On the road, Andreï Kurkov remains close to his country through his friends and his family: his wife, of British origin, and two of his three adult children stayed there. Life got there to a certain extent “normalized” since the invasion with the reopening of cafes and restaurants. While the recent Russian missile attacks on the capital have again soured the mood, Ukrainians, if they are angry, “don’t give in”he said.
The novelist also says he wants to show Ukraine as a historical and independent country, and not just as part of the former Soviet Union. “Ukrainians have never had a Tsar, they are very opinionated. Russians prefer stability to freedom and the symbol of stability is the Tsar, and now they have Tsar Putin.”
In his diary, he portrays the war as an existential struggle, saying that “Ukraine will either be free, independent or European, or it will not exist at all”.
The war could also have a personal cost for Andrei Kurkov. Born in the Leningrad region of the Soviet Union, he fears being part of a generation “executed perpetrators” as in the 1930s in the event of a Russian victory. “Any Ukrainian intellectual who is active is in danger”says the one who has meanwhile decided not to publish his books in Russian before the end of the war.

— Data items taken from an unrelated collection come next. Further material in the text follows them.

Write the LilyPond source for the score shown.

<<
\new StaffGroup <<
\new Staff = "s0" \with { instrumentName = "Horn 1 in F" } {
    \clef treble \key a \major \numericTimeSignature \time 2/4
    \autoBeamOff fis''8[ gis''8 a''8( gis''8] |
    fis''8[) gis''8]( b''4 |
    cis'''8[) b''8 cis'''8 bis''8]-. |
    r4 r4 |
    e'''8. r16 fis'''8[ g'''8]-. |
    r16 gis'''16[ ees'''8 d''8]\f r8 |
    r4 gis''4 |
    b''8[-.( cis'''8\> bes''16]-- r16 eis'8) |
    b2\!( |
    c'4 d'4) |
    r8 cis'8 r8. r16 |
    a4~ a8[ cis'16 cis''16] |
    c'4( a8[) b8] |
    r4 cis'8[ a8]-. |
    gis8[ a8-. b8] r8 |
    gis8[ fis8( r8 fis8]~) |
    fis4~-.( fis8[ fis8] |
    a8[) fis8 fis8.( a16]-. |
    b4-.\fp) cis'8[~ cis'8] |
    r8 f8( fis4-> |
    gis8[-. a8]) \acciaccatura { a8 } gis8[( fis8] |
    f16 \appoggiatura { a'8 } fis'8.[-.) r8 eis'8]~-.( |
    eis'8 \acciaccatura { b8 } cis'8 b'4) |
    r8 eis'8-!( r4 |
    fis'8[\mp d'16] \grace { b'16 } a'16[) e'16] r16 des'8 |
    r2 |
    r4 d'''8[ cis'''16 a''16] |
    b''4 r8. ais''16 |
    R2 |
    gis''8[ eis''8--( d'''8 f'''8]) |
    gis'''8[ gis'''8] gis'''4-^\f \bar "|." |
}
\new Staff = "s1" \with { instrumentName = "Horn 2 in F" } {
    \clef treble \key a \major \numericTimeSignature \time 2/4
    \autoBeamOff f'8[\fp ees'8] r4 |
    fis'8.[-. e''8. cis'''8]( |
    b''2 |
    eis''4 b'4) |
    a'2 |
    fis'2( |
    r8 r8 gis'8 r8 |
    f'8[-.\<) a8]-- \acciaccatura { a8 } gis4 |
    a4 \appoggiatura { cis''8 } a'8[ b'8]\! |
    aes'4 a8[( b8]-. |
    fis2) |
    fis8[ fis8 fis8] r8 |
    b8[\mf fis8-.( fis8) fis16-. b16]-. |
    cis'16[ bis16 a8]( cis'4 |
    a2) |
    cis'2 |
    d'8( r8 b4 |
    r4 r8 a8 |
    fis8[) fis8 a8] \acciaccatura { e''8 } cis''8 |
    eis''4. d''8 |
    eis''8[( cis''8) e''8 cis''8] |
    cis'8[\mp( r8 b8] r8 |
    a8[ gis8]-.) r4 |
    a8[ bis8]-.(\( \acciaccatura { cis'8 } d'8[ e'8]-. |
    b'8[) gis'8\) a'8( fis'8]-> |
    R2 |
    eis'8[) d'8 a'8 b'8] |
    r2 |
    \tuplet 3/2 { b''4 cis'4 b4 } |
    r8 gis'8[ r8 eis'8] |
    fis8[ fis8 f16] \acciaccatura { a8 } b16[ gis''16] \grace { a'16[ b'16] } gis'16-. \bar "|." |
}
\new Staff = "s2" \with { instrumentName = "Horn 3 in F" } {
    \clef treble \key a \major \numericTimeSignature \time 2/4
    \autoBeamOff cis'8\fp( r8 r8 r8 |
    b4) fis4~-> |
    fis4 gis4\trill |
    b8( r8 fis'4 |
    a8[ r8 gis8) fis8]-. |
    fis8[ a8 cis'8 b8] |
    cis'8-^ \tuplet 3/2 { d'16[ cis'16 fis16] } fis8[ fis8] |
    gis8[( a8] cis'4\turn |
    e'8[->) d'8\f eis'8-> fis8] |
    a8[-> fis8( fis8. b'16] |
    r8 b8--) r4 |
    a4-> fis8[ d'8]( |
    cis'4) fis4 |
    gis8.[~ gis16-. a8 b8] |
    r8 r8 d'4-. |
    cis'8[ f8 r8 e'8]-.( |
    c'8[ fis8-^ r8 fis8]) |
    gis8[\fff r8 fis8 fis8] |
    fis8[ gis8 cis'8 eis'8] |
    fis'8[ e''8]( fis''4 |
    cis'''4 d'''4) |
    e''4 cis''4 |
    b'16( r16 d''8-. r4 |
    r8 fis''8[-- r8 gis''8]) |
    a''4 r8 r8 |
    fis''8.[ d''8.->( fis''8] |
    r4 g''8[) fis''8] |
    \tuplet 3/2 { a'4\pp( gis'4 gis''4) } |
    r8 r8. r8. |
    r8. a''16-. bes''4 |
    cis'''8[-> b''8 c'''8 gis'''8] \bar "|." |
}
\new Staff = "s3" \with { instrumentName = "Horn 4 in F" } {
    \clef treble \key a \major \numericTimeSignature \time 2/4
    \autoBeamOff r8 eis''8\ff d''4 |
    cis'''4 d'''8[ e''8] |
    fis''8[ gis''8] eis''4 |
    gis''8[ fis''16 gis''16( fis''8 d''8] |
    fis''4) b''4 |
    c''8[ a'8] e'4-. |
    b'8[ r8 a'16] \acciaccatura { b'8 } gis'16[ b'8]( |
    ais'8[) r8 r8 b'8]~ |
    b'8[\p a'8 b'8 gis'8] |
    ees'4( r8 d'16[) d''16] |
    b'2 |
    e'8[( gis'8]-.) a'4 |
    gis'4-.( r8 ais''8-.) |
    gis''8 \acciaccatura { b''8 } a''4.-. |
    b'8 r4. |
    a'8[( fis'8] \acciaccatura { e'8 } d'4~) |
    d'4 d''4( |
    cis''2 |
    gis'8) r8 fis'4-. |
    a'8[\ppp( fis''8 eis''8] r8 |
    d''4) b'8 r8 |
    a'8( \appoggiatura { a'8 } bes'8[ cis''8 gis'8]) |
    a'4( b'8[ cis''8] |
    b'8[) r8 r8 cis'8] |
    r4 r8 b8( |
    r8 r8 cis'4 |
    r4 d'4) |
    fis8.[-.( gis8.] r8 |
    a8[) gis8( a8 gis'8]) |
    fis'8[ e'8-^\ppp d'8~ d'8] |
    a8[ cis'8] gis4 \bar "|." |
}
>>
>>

The writer is not shy about expressing his opinions on the larger political situation. Western support is “became a bit banal, trivial”, he believes that Ukrainian flags are becoming rare in European cities. Vladimir Putin is meanwhile “a little crazy”judges the Ukrainian, according to which the probability that he will use nuclear weapons is “10 to 15%”. Billionaire Elon Musk, who notably proposed the recognition of Russian sovereignty over Crimea, is described by the writer as a“extraterrestrial”.